- **Work order**
Report each line of the data that includes the word "root".

-- The records follows --

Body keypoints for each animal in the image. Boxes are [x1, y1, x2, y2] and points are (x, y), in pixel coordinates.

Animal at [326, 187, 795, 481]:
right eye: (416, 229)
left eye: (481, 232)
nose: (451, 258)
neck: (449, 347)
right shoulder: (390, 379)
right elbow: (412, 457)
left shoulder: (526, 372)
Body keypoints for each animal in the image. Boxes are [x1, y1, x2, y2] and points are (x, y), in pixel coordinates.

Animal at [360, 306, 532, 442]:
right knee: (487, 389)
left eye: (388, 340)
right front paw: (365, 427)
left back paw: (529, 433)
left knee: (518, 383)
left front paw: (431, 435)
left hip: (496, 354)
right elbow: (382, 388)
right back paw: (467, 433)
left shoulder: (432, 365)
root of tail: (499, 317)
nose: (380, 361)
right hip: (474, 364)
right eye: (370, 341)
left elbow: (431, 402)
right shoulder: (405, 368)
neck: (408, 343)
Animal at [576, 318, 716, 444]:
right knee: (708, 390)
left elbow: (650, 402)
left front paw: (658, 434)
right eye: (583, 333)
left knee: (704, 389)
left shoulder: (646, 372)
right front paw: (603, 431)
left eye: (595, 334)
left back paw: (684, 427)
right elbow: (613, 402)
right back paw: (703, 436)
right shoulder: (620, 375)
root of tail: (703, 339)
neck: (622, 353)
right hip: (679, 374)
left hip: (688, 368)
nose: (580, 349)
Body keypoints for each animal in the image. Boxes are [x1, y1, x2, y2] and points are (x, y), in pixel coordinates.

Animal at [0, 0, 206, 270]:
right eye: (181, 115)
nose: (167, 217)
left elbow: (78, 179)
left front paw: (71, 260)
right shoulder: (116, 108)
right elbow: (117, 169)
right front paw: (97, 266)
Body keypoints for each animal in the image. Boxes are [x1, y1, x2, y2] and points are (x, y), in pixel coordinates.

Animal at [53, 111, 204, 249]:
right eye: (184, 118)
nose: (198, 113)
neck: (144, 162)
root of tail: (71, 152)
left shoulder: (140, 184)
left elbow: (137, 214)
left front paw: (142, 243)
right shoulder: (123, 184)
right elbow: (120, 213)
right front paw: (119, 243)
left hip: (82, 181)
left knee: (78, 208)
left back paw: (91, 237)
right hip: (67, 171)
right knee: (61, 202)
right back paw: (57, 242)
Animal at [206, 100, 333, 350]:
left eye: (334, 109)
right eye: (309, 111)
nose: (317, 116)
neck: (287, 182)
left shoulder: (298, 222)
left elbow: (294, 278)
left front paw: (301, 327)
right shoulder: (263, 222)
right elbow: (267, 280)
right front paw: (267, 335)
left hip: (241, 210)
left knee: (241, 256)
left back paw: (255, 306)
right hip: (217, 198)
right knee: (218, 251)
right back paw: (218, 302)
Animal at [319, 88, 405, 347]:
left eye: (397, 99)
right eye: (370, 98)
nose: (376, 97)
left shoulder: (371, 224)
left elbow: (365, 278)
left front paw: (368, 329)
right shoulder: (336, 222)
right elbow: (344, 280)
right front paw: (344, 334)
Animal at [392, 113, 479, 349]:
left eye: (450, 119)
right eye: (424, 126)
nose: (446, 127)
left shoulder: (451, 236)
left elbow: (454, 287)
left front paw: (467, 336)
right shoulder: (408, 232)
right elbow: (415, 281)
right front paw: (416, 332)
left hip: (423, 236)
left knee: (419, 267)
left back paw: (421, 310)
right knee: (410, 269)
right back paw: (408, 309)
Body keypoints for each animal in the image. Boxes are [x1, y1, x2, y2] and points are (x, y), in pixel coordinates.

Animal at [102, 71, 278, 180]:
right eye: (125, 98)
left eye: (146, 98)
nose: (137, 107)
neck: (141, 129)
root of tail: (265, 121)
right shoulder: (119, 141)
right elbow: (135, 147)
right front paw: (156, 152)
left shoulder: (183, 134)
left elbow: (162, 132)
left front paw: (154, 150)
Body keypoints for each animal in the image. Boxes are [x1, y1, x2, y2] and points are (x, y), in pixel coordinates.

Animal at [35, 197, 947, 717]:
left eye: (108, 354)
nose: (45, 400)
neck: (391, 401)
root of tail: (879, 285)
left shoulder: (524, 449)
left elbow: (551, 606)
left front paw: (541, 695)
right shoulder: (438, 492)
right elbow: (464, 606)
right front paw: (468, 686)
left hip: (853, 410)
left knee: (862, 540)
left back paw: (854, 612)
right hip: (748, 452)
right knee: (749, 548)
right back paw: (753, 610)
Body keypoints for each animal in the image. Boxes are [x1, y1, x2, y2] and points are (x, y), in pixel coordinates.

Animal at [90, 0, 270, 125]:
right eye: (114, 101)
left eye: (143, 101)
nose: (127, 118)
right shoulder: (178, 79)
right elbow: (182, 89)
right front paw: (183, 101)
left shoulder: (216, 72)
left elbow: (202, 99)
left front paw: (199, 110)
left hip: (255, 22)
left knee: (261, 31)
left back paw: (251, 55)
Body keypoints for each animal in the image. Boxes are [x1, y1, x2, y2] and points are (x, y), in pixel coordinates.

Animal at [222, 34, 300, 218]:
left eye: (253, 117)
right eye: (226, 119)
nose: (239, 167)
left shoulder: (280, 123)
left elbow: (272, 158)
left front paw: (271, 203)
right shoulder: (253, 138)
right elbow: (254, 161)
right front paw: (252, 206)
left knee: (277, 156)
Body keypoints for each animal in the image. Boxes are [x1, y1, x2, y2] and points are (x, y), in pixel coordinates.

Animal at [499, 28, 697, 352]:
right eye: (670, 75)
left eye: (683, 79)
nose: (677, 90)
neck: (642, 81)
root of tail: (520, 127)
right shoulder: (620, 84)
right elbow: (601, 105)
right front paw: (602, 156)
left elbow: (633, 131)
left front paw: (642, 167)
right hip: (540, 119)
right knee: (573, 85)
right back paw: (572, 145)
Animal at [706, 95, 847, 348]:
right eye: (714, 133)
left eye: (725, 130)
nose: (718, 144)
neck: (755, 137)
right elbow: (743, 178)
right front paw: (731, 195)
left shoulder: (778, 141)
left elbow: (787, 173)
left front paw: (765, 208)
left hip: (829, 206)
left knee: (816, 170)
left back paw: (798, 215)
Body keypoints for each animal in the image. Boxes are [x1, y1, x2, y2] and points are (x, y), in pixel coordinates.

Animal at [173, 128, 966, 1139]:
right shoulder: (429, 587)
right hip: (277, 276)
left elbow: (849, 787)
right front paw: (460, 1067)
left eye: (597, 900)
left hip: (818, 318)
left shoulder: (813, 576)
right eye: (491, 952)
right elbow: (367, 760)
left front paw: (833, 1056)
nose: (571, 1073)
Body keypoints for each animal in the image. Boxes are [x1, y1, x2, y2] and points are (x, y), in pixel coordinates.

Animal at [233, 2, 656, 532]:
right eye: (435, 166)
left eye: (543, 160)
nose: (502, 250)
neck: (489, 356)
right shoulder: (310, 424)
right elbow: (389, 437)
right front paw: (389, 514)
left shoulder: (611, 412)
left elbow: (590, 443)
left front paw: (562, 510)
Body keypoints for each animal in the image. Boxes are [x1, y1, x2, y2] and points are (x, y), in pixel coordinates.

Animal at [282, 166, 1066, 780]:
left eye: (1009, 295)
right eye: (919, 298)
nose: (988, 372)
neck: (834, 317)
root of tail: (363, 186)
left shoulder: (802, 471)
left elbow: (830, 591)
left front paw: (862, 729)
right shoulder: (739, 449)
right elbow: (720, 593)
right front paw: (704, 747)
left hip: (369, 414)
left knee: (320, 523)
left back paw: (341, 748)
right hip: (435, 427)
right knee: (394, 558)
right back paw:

-- The records concluded --

- **Written solution**
root of tail: (499, 317)
root of tail: (703, 339)
root of tail: (71, 152)
root of tail: (265, 121)
root of tail: (879, 285)
root of tail: (520, 127)
root of tail: (363, 186)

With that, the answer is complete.